Kamis 18 Mar 2021 13:47 WIB

Cegah Banjir, Pelaku Illegal Logging Harus Ditindak

Kerusakan alam makin terjadi bila praktek illegal logging tidak dihentikan.

Rep: Citra Listyarini/ Red: Bilal Ramadhan
Foto udara kondisi sebuah desa yang luluh lantak akibat banjir bandang di Kabupaten Hulu Sungai Tengah, Kalimantan Selatan, Ahad (24/1/2021).
Foto: Antara/Bayu Pratama
Foto udara kondisi sebuah desa yang luluh lantak akibat banjir bandang di Kabupaten Hulu Sungai Tengah, Kalimantan Selatan, Ahad (24/1/2021).

REPUBLIKA.CO.ID, BANJARMASIN -- Banjir Barabai memang menjadi peristiwa yang membekas sekali di awal tahun 2021. Meluapnya air di hulu sungai, menyebabkan kerusakan infrastruktur berupa jembatan, bangunan dan akses jalan.

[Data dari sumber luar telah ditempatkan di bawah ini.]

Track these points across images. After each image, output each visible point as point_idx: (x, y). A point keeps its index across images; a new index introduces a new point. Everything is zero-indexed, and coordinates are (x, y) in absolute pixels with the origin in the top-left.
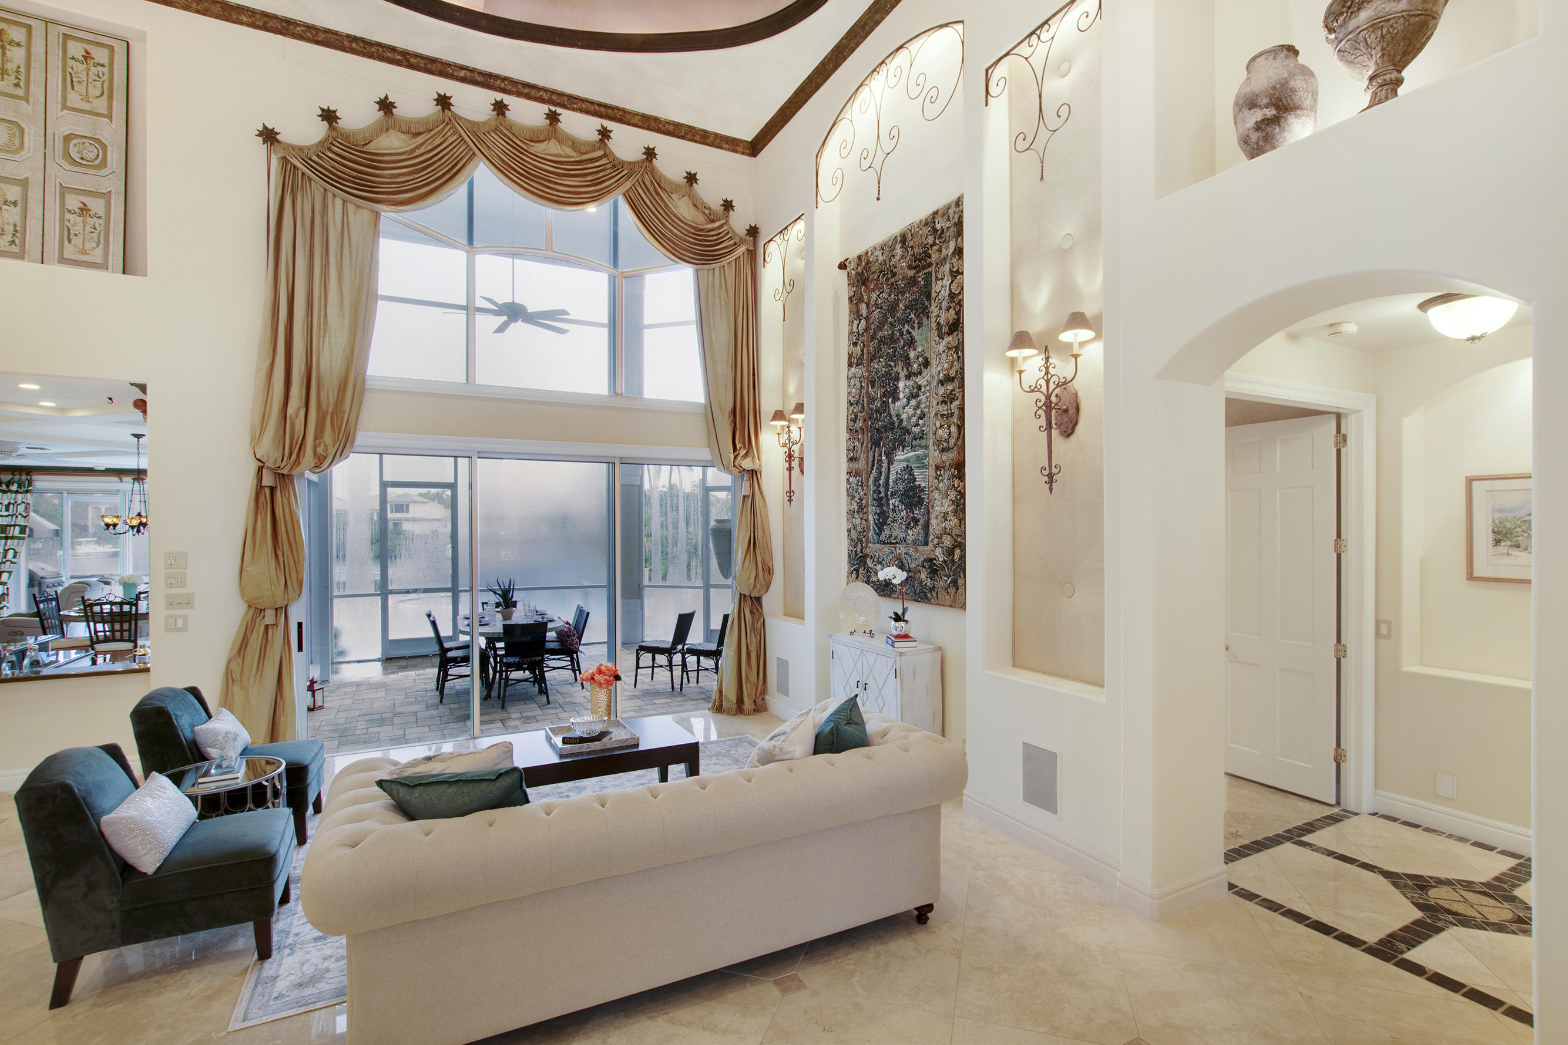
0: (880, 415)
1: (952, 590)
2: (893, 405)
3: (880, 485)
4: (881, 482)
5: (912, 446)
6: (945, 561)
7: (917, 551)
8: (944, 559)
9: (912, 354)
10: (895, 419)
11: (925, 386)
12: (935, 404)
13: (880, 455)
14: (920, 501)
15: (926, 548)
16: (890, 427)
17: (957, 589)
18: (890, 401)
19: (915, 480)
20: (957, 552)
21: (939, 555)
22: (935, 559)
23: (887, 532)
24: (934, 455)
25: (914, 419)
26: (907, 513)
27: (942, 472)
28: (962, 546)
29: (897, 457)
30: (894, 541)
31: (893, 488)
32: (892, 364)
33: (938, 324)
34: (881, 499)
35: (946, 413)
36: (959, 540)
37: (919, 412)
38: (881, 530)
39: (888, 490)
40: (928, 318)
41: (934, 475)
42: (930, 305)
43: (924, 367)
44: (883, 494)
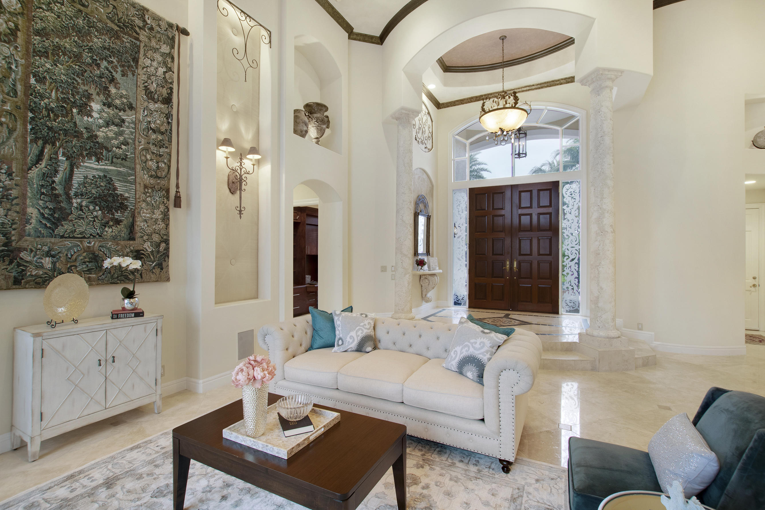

Banyak masyarakat yang menjadi korban musibah banjir tersebut, salah satunya Fahruzi yang merupakan warga Barabai, Kabupaten Hulu Sungai Tengah, Kalimantan Selatan.

Fahruzi mengaku banjir tersebut merepotkan para warga dengan ketinggian air di jalan hampir satu hingga satu setengah meter. Bahkan di beberapa area, banjir meluluhlantakkan tempat tinggal bahkan sampai mengakibatkan jatuhnya korban jiwa.  Kelumpuhan ekonomipun terjadi di Barabai. Tinggal di pengungsian dengan segala keterbatasan, membuat masyarakat menangisi musibah yang datang ke desa mereka.

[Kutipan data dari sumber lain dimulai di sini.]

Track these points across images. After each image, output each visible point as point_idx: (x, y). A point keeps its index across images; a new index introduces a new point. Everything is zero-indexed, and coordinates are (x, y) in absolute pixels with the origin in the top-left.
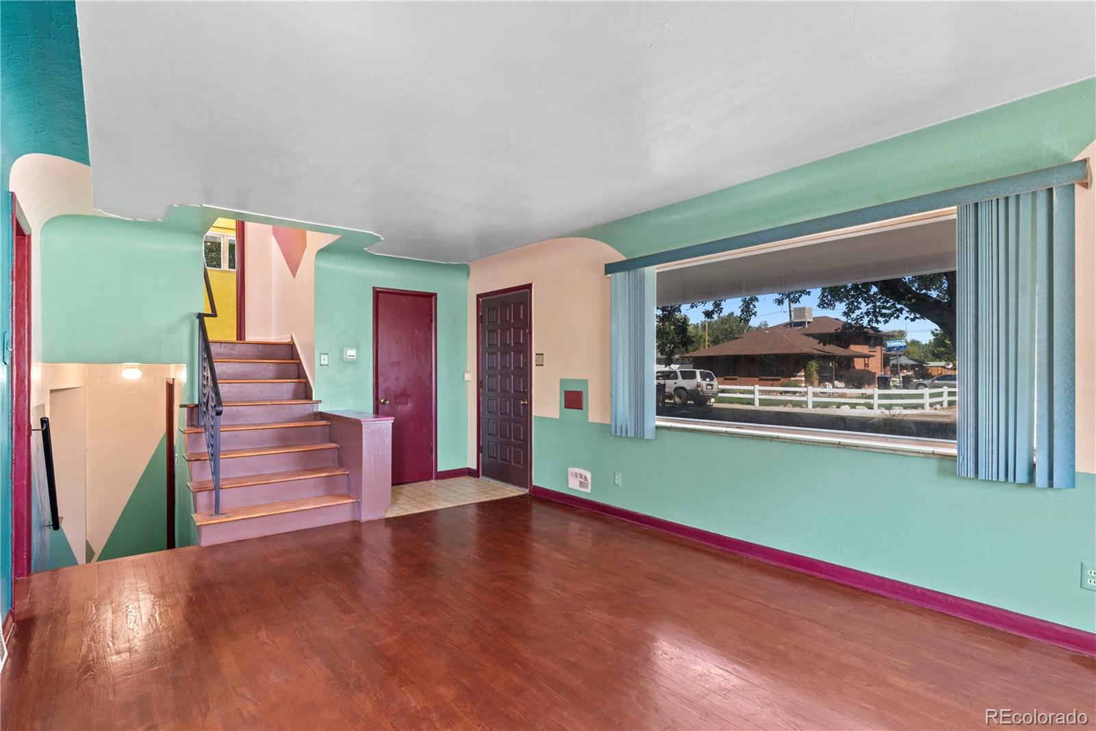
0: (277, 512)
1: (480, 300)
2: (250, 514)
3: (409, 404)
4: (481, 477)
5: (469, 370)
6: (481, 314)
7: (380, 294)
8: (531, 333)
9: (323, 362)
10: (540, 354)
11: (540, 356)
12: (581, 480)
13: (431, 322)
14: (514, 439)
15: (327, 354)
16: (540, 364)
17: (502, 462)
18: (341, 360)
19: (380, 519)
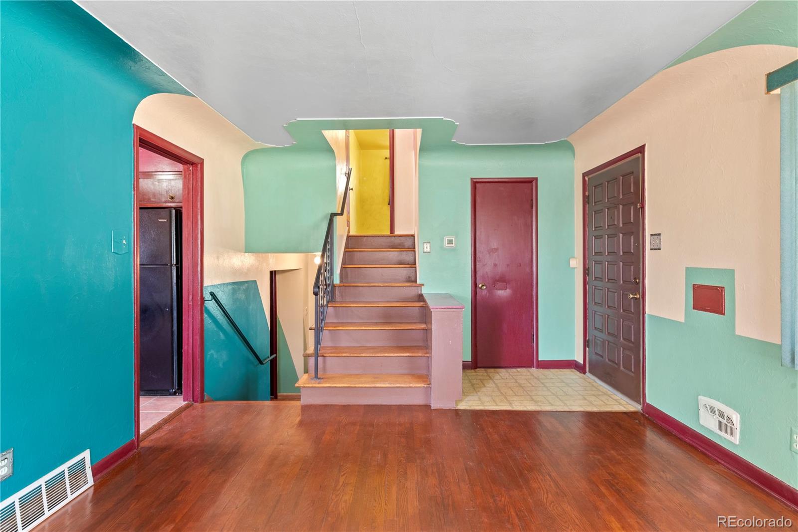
0: (356, 386)
1: (587, 179)
2: (335, 384)
3: (508, 290)
4: (588, 374)
5: (576, 256)
6: (587, 194)
7: (478, 185)
8: (643, 207)
9: (425, 250)
10: (655, 235)
11: (655, 237)
12: (721, 419)
13: (532, 208)
14: (624, 339)
15: (429, 242)
16: (656, 247)
17: (610, 363)
18: (442, 248)
19: (450, 410)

Berdasarkan sejarah kota Barabai, pada banjir kali ini merupakan banjir yang terparah. Meski diakui Fahruzi pada tahun-tahun sebelumnya sering juga terjadi banjir dan dalam setahun itu terjadi satu hingga enam kali, biasanya akan memuncak di bulan keenam.

“Kerusakan alam di Barabai akan makin terjadi, bila praktek illegal logging tidak dihentikan. Mereka menebang pohon besar-besaran tanpa peduli mengenai akibatnya, ditambah lagi curah hujan yang ekstrim seperti kemarin akan semakin memperparah kondisi,” kata Fahruzi dalam rilisnya, Kamis (18/3).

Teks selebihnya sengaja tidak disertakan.